Dinas Peternakan Jatim sendiri sudah memetakan, potensi ternak di masing-masing daerah. Untuk sapi potong Madura yang jadi kekayaan utama Jatim, produksi terbesar ada di Kabupaten Sumenep, Tuban, Kediri dan Nganjuk. Untuk sapi perah, ada di Kabupaten Pasuruan, Malang, Trenggalek, Blitar, Tulungagung, dan Magetan.

Sementara untuk unggas, produksi telur terbesar ada di Kabupaten Blitar yang ditopang Tulungagung, Kediri dan Magetan.
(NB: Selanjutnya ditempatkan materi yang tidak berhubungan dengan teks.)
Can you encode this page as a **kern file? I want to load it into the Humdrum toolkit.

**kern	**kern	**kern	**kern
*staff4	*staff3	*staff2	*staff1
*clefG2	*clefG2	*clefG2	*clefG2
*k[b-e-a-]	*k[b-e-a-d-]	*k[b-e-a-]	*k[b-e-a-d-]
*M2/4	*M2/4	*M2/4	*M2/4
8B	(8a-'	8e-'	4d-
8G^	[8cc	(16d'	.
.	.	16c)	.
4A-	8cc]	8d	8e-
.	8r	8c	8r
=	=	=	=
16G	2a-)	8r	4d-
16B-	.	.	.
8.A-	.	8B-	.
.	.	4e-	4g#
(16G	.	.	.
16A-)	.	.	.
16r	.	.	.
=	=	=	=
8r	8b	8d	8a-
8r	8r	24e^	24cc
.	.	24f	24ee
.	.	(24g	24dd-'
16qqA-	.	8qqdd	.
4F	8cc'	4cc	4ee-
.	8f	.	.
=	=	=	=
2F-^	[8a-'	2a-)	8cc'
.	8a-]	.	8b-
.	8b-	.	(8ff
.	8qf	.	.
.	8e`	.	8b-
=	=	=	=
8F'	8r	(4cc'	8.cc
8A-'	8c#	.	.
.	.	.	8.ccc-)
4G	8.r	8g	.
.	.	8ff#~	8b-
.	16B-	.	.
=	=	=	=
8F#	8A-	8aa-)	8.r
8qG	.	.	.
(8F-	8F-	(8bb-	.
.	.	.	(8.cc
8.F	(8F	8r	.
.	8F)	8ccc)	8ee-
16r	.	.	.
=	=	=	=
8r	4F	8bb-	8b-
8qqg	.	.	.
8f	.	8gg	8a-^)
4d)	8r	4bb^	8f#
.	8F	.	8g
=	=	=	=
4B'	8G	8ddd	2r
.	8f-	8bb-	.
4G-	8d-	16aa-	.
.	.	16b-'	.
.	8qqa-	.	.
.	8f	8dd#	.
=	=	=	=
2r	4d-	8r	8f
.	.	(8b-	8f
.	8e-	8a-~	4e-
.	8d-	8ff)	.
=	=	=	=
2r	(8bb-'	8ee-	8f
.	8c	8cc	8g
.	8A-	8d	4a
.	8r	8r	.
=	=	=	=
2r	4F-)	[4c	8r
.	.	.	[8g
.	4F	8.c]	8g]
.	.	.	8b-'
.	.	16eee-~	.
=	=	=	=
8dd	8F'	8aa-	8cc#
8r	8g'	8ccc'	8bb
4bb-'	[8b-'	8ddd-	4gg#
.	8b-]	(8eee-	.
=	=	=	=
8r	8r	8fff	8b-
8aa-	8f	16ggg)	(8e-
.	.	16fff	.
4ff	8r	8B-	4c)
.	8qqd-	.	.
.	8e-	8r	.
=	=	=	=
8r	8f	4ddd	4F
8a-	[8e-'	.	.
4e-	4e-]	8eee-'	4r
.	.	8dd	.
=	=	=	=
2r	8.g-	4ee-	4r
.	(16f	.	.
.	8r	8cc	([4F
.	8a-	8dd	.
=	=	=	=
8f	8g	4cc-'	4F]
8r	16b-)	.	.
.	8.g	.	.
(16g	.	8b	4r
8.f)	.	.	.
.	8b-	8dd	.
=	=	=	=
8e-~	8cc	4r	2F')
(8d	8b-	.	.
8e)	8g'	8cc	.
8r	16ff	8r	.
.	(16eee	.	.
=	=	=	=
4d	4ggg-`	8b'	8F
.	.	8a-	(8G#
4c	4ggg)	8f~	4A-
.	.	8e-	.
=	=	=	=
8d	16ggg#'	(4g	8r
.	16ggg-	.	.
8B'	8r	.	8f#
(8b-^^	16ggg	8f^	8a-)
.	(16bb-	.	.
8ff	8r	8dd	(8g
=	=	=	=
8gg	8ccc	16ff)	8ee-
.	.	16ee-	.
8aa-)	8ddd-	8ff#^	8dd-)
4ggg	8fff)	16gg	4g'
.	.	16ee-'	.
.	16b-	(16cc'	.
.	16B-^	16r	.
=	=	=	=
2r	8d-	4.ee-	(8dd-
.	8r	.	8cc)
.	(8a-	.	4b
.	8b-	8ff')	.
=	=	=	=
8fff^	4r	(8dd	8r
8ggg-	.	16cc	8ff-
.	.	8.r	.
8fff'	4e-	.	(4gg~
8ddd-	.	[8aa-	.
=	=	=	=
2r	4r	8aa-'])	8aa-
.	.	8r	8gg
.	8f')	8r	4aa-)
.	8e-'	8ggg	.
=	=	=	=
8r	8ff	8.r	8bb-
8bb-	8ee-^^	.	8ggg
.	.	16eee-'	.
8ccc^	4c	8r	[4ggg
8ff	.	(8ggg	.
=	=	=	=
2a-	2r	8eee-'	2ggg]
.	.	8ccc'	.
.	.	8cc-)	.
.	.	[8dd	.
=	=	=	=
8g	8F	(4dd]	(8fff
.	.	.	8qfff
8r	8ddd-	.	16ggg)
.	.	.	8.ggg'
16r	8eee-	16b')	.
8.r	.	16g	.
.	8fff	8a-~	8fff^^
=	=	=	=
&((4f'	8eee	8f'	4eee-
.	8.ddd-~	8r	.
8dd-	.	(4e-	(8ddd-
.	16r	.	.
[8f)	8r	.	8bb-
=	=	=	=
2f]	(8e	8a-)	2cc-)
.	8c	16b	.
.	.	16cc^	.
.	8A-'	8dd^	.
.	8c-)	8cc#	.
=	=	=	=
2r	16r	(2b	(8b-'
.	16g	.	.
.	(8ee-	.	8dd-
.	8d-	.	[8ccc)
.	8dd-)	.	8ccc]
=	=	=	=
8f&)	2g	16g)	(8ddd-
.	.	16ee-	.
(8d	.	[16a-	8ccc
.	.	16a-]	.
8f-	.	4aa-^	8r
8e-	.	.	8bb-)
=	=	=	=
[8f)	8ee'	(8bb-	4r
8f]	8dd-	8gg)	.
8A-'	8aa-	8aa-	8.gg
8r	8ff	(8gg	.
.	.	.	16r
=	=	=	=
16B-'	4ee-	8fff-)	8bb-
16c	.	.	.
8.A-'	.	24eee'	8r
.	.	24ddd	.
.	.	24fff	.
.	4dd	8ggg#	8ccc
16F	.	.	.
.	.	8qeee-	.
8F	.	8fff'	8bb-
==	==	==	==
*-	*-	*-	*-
Sedangkan untuk ayam pedaging ada di Kabupaten Lamongan, Gresik, Blitar, Mojokerto, Jombang, dan seterusnya.

“Jadi, kita sudah memiliki peta-peta potensi di masing-masing kabupaten/kota, yang ini sudah kita petakan secara perwilayahan, itu menjadi kantong-kantong yang akan kita support sesuai dengan potensi daerah masing-masing,” jelasnya.

Meski demikian, Indi sapaan akrabnya mengakui ada sejumlah tantangan yang harus dihadapi kedepan, mulai dari tren peningkatan konsumsi, penyakit yang menyerang hewan ternak, sekaligus peningkatan populasi penduduk yang menggeser lokasi peternakan.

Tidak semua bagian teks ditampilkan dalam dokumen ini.